Alcohol is a boring explanation. I'm not someone's lawyer and I'm certainly not trying to sell anyone on sobriety, any more than someone with anterograde amnesia could sell you on a Glorious Five-Year Plan. What?
But the last time Texas played a couch-burning team, it wasn't pretty. It was beyond Huskers serving Longhorns shots of chilled urine, or aggie spoiling for a fight and then freaking out when he gets one. It was fights and freakouts and keyed cars and post-debacle bonfires (not the good-natured kind) and lots of ugly rust-belt chicks and jorts and you get the picture.
No one needs to remind Texas fans to kill visitors with kindness. We live for that. Welcome to your favorite vices, O Visitor Supporter, and pray you hoover your fill. Hope you took your pre-game antacid. And pro-biotic. And lots of fiber. And antihistamine. And beta-blocker. And Xanax. Here's enough alcohol/cholesterol/fukitol to choke a goat, so have two. Try the cobbler!
And anyway, I suspect most of the Mountaineers that we'll see on Saturday probably hail from ... Austin. Or maybe Grand Avenue Parkway. So stow the "welcome to Texas" whipout, you are not aggie. You are a special type of creature, one that can walk on grass. Austin isn't really a city, so there are no Austinites, just wayfarers in a white glow of befuddlement, in transition to the unknowable from the unnecessary (or else Plano) on a platform helpfully attended by Morgan Freeman.

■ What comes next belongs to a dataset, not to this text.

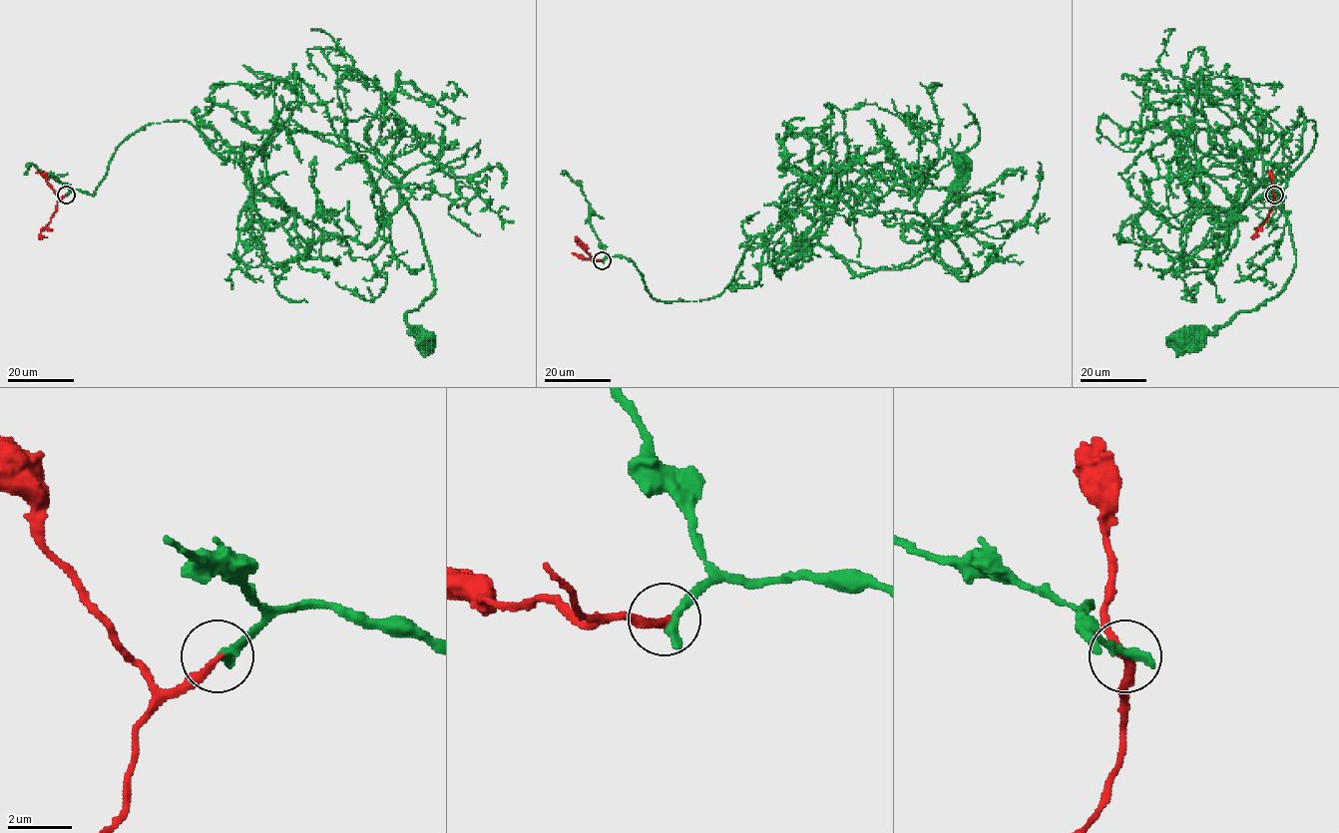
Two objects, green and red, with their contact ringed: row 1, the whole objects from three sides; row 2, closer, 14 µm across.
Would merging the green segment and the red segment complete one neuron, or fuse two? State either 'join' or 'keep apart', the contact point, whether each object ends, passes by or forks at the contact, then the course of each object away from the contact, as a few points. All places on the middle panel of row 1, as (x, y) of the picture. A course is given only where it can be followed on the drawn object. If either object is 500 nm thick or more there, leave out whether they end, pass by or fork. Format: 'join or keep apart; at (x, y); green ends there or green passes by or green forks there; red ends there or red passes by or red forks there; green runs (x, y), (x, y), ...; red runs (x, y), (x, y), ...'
join; at (602, 260); green ends there; red ends there; green runs (602, 260), (664, 301), (717, 296), (764, 233), (855, 276), (937, 251), (965, 280), (942, 219), (961, 163); red runs (602, 260), (594, 260), (577, 241), (583, 243)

Even our Formula-1 track looks like a bong from the air, our answer to the Nazca Lines, intended to screw with the minds of anthropologists and bad-hair-day documentary guests for centuries to come.
You can't be sure you're in the "Austin" portion of the Boltemplegeorgeroundraustibukylemarcosantonio Macroplex until you hear people using words like "conscious" and "intentional" in ways that make you want to intentionally knock someone unconscious.
... which brings me to my point, to the extent that I have one. You've heard what happens to men in prison, but what you may not have anticipated is that they'll make you wear the wrong shade of orange, the whole time.
Why do guys hold their arms like the love interest at the end of Altered States when they bow up like a horny walrus? That's not going to make anyone look like they can bench press a Yugo. It makes them look like they need to crap a Pygmy. I have T-shirts that are older than Dalton Santos. No one is afraid of me, or if they are, they're more likely to shoot me than fight me. Come gametime, and certainly come trudge-back-to-the-truck time, alcohol is taking up the enzymes in everyone's balls (when present) that make testosterone. Our adrenals, therefore, are working as hard as they can to make up the difference, because homeostasis ain't just a Black Irishman in suspended animation. We are awry.
Tomorrow's game is going to make the 1999 OU game look like the third-place match in the International Bocce Ball Tournament. Unless someone plans on stripping down to fish-belly and leaping past the donut monsters, there is nothing we can do to affect the outcome.
"Gentlemen, there's a hell of a fight going on out there. Why don't you get in it?"
- Darrell Royal, at halftime
Darrell Royal is not. Talking. To me.